UK, Qatari special units back Syrian rebels?

UK, Qatari special units back Syrian rebels?

PanARMENIAN.Net - British and Qatari special operations units are operating with rebel forces under cover in the Syrian city of Homs just 162 kilometers from Damascus, according to DEBKAfile’s exclusive military and intelligence sources.

The foreign troops are not engaged in direct combat with the Syrian forces bombarding different parts of Syria's third largest city of 1.2 million. They are tactical advisers, manage rebel communications lines and relay their requests for arms, ammo, fighters and logistical aid to outside suppliers, mostly in Turkey.

This site is the first to report the presence of foreign military forces in any of the Syrian uprising's embattled areas.

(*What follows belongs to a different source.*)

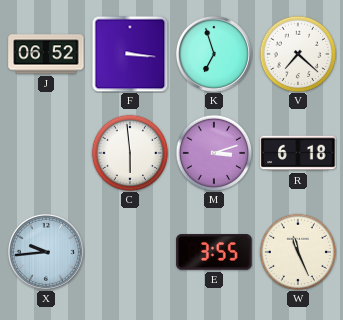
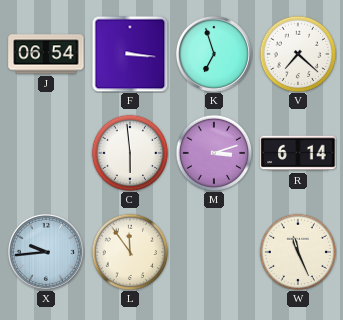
J: 06:52 -> 06:54
R: 6:18 -> 6:14
L: none -> 11:54
E: 3:55 -> none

According to DEBKAfile’s sources, the two foreign contingencies have set up four centers of operation - in the northern Homs district of Khaldiya, Bab Amro in the east, and Bab Derib and Rastan in the north. Each district is home to about a quarter of a million people. The presence of the British and Qatari troops was seized on by Turkish Prime Minister Tayyip Erdogan for the new plan he unveiled to parliament in Ankara Tuesday, February 7. Treating the British-Qatari contingents as the first foreign foot wedged through the Syrian door, his plan hinges on consigning a new Turkish-Arab force to Homs through that door and under the protection of those contingents. Later, they would go to additional flashpoint cities.

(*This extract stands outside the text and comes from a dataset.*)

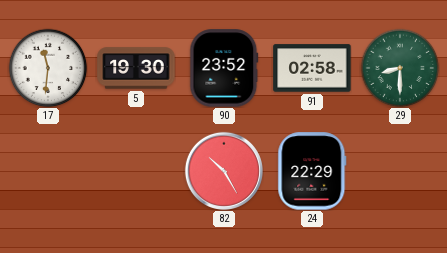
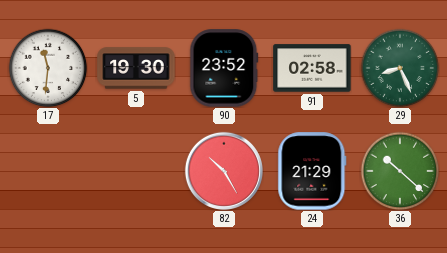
29: 8:30 -> 8:26
24: 22:29 -> 21:29
36: none -> 10:22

In the close to eleven months of the Syrian revolt, Erdogan has hatched more than one scheme for countering the Assad regime's savage crackdown on dissent. His most persistent was a plan for the creation of military buffer zones to shelter rebels and civilians persecuted by the Syrian authorities. But nothing came of those plans because, every time they came up, Assad reinforced his contingents on the Turkish border and deployed air defense and surface-to-surface missile batteries. He made it clear that the first Turk crossing the border would spark a full-scale war.

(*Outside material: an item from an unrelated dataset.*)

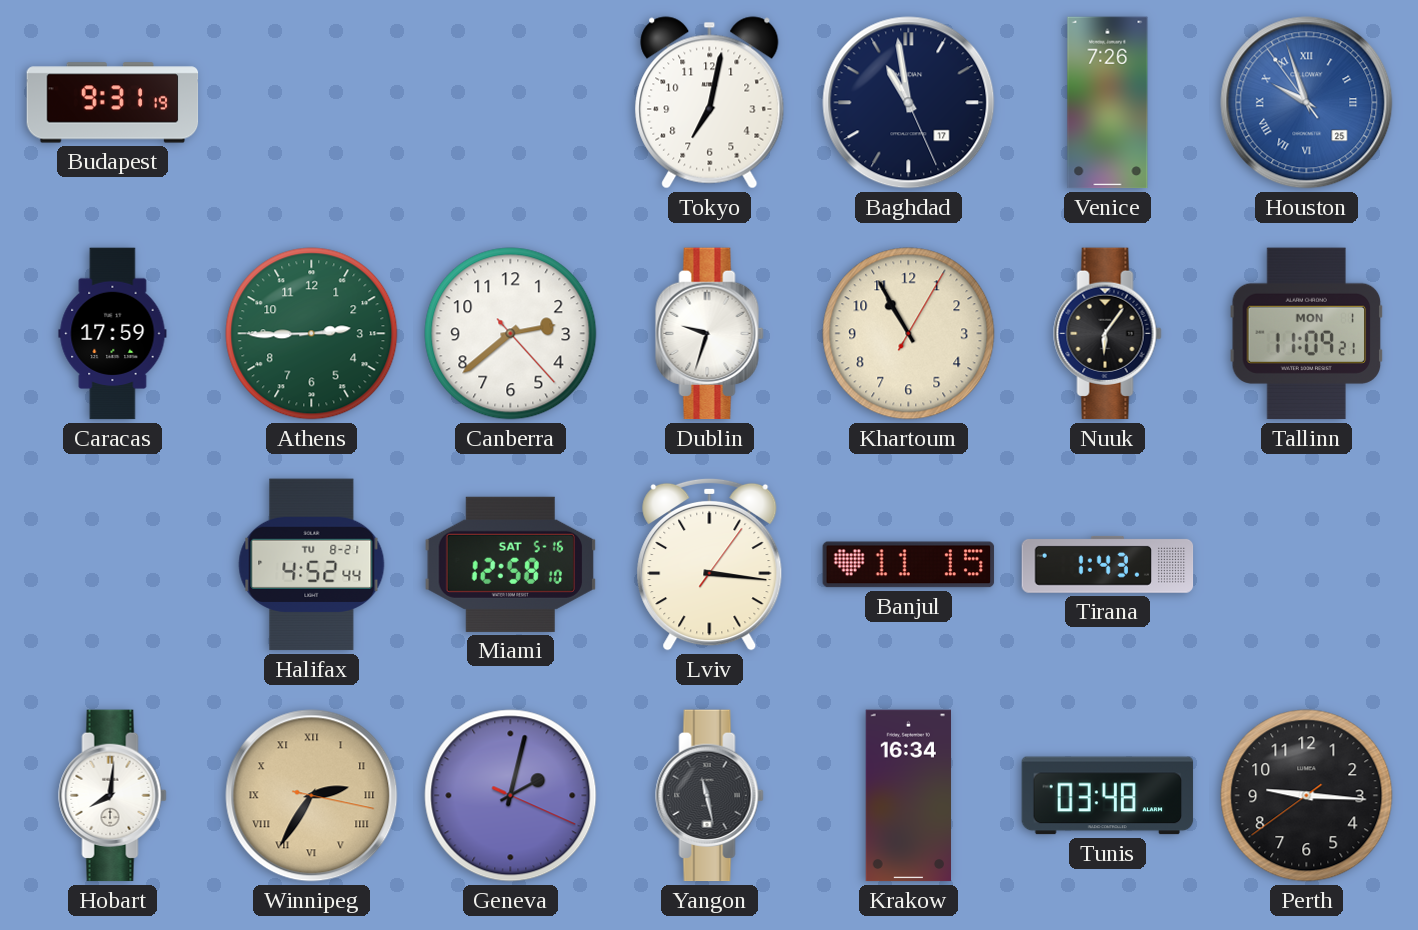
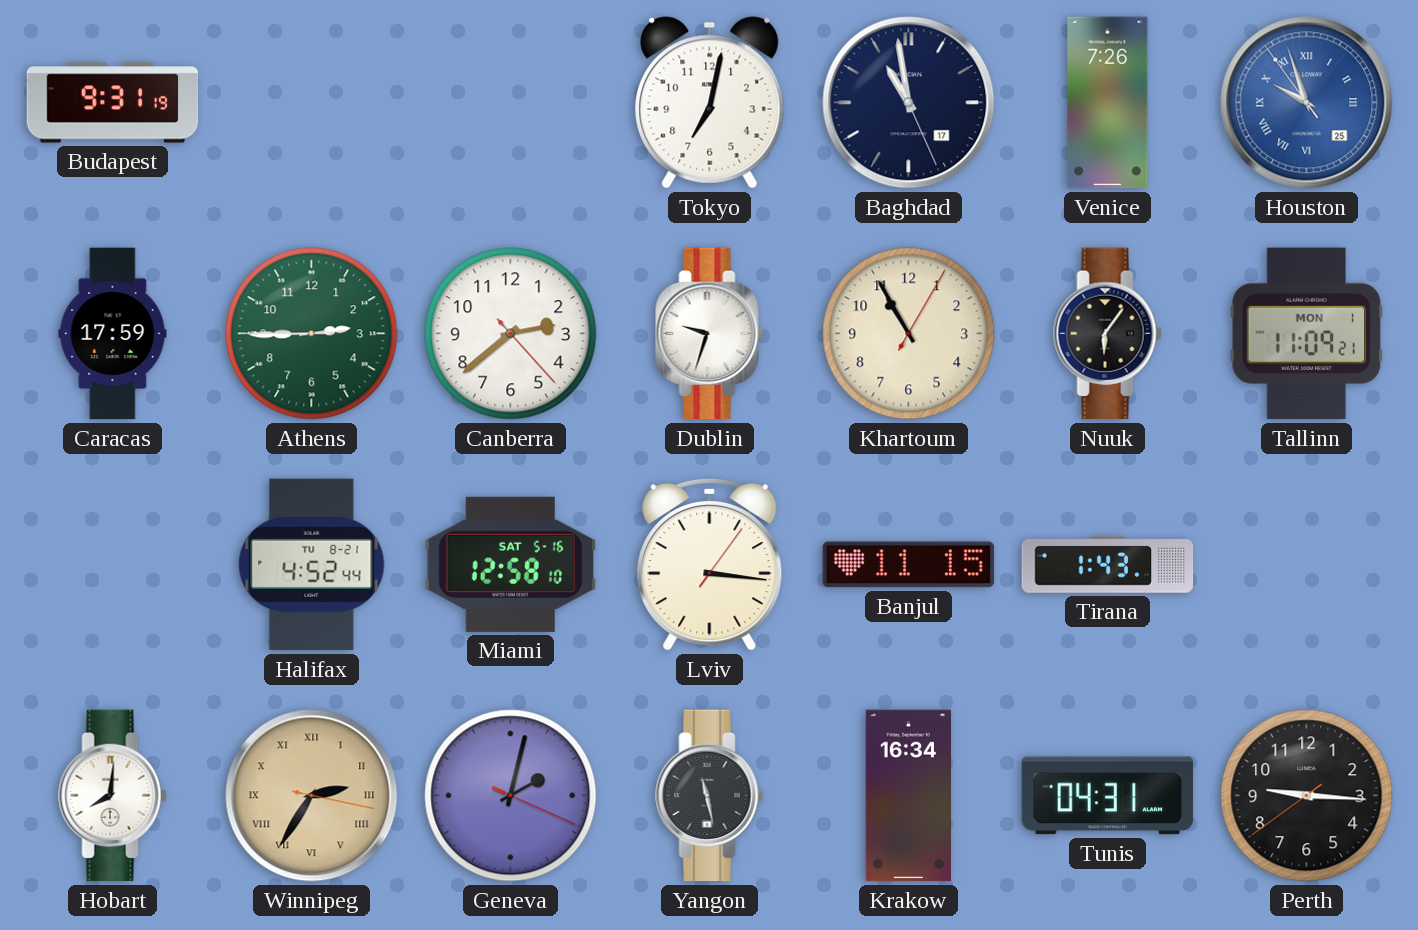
Tunis: 03:48 -> 04:31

It is hard to say at this point whether the latest Turkish leader's current plan is any more practical than his earlier schemes. For now, he has put the ball in the American court. Wednesday, February 8, he sent Foreign Minister Ahmet Davutoglu to Washington to ask for the Obama administration's cooperation. The Turkish prime minister is also in urgent consultation with Saudi and several other Gulf rulers in the hope of bringing them aboard, DEBKAfile reported.